Tout comme la pièce, HAMNET et Chloé Zhao nous proposent un film réfléchi et organique, qui incarne la fusion des deux caractères de ses protagonistes principaux. Et qu’on oubliera pas de sitôt.


La BO :

4 comments

  • zen arcade  

    Hello doop.
    Super article. J’ai pros beaucoup d’intérêt à le lire même si je trouve le film atrocement mauvais.:)

    • Doop  

      Merci Zen ! Ça faisait longtemps Ie je n’avais pas été aussi touché par un film. Je ne l’ai pas revu. Peut être que son visionnage après deux films que j’ai détestés y est pour beaucoup.
      ❤️

      • zen arcade  

        « Ça faisait longtemps Ie je n’avais pas été aussi touché par un film. »

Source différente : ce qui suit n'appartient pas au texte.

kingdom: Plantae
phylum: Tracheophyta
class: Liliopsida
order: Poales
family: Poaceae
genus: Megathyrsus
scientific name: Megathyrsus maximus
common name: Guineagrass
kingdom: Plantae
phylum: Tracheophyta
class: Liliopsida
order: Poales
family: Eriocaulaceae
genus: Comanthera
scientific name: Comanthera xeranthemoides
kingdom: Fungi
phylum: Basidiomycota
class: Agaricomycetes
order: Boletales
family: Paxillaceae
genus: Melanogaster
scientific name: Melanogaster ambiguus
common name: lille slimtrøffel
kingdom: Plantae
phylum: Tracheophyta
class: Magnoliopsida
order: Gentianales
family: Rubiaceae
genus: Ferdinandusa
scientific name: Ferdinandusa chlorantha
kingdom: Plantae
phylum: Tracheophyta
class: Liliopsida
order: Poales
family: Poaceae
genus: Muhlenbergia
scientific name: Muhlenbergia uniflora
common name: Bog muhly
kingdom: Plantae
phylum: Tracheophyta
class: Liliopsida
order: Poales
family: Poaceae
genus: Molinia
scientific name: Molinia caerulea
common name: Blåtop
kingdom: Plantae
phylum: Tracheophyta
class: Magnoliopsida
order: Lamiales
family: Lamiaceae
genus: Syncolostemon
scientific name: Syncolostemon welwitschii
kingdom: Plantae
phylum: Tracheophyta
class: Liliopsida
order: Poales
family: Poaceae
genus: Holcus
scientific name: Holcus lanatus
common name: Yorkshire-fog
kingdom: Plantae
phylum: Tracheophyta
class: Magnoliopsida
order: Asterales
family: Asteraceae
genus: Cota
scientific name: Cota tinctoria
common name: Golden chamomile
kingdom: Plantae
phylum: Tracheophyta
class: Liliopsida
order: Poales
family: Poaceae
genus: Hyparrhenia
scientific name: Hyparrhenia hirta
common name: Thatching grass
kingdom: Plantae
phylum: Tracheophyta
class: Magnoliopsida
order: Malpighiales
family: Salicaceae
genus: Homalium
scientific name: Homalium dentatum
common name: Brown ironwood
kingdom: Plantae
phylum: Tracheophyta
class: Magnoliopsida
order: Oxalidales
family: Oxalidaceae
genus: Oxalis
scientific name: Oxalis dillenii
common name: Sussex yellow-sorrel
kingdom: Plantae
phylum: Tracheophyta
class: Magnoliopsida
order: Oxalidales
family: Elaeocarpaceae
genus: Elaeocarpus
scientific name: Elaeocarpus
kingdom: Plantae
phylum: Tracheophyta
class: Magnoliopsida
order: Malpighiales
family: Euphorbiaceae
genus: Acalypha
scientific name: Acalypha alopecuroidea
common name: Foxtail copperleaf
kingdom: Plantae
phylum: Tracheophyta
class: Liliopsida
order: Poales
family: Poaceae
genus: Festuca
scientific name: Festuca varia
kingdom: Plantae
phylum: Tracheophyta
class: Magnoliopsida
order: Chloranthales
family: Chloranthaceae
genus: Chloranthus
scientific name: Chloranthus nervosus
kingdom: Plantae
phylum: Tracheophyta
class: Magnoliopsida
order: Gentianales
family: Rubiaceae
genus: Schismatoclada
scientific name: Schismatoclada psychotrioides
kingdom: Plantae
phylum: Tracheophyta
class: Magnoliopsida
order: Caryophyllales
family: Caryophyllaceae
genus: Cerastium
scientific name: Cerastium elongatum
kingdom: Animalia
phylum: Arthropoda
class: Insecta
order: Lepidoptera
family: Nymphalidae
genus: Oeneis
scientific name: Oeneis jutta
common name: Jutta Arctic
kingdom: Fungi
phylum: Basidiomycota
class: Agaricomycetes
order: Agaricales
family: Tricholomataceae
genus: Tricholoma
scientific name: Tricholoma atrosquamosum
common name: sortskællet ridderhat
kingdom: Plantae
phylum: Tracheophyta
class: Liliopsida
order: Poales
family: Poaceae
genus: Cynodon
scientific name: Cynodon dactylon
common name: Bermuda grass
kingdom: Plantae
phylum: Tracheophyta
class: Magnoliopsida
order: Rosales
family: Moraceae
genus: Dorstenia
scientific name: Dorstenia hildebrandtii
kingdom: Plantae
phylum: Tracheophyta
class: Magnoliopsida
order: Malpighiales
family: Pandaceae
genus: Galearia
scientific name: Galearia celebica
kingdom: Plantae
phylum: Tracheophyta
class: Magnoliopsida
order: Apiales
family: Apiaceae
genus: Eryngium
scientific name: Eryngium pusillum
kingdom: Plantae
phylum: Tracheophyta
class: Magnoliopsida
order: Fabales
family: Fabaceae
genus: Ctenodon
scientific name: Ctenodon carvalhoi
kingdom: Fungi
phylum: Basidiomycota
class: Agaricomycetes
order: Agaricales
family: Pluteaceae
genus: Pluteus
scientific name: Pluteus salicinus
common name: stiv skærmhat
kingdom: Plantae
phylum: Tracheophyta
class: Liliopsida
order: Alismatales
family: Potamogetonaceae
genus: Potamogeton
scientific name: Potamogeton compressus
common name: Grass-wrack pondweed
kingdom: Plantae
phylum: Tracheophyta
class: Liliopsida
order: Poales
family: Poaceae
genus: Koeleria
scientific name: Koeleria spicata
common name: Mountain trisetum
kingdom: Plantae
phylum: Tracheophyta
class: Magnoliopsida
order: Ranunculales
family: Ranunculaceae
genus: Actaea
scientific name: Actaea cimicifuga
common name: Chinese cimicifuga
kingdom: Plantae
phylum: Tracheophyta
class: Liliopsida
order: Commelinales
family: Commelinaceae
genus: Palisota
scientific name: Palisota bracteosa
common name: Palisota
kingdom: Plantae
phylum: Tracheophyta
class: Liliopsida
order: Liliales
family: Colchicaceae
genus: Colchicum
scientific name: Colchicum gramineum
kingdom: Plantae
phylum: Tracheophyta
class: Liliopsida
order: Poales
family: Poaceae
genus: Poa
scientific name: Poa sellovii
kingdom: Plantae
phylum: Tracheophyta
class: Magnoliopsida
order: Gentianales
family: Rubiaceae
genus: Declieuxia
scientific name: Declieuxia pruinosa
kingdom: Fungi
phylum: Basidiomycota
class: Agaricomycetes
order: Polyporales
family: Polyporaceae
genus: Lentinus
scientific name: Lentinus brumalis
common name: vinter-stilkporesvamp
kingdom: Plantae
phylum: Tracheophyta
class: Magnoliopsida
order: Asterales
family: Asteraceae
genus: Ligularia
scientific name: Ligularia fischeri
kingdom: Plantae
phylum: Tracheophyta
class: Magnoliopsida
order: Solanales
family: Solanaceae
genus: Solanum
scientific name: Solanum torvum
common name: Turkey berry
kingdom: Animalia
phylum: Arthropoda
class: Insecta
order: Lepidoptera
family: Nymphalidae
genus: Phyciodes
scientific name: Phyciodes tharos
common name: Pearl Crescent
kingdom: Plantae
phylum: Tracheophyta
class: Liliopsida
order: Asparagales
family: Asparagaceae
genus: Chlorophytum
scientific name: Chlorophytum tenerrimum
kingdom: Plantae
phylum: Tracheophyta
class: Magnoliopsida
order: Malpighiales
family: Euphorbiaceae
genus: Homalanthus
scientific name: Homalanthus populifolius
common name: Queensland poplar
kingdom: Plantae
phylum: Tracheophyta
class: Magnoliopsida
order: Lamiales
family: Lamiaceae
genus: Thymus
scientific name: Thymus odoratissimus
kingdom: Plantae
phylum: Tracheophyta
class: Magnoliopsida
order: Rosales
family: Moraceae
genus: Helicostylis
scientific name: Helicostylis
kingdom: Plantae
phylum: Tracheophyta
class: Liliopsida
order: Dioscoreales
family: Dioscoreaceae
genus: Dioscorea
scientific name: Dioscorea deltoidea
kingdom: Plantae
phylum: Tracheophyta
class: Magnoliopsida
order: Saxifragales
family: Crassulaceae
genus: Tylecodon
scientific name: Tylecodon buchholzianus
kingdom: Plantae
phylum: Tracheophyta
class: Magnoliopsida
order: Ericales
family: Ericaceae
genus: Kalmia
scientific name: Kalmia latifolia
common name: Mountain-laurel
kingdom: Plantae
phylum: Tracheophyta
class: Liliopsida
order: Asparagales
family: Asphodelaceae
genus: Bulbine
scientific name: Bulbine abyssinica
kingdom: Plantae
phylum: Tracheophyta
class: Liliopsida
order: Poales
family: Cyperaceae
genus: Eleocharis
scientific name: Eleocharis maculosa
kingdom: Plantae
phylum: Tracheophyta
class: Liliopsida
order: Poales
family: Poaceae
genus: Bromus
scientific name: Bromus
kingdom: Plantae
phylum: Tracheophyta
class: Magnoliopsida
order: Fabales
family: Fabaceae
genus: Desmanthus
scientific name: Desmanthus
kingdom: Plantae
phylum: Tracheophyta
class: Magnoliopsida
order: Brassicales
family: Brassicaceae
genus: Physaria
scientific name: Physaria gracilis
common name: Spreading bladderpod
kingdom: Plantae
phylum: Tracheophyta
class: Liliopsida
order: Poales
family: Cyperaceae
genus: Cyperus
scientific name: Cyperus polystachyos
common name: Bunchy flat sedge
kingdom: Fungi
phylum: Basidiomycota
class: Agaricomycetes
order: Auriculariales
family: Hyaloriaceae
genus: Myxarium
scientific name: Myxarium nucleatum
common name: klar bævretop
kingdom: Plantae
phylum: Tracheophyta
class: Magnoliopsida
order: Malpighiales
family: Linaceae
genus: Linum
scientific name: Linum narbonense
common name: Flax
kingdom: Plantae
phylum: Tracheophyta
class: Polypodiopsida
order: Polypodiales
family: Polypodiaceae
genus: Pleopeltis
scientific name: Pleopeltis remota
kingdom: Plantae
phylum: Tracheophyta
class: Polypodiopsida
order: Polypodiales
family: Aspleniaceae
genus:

        J’ai la larme très facile au cinéma, même si le film n’est pas bon. Je peux être touché par des navets. Mais au final, je n’en garde rien. Ce n’est dès lors pas un critère de qualité qui compte beaucoup dans l’appréciation que j’ai d’un film.
        Le critère, c’est la quantité de joie qu’il m’a apporté, la quantité de vie qu’il m’a transmis.
        Et je précise qu’un film ultra-déprimant peut m’apporter beaucoup de joie, la joie d’avoir vu un grand film. Au contraire, un film aux émotions « faciles » et appuyées ou un feel good movie formaté risque bien de beaucoup m’irriter et dès lors de ne me procurer aucune joie.
        Bon sinon, quand je vois les grimaces de Jessie Buckley dans un film, elle me donne des envies de meurtre.

  • JP Nguyen  

    Ce film t’a touché et ton article retranscrit bien cet impact, en plus des qualités formelles et du jeu d’acteurs.
    Max Richter, je l’ai découvert avec THE LEFTOVERS et je suis plutôt fan. Mais sa musique n’est pas des plus enjouées, comme le ton de ce film, et mes états d’âme actuels auraient plutôt tendance à me tenir éloigné de ce type d’œuvre.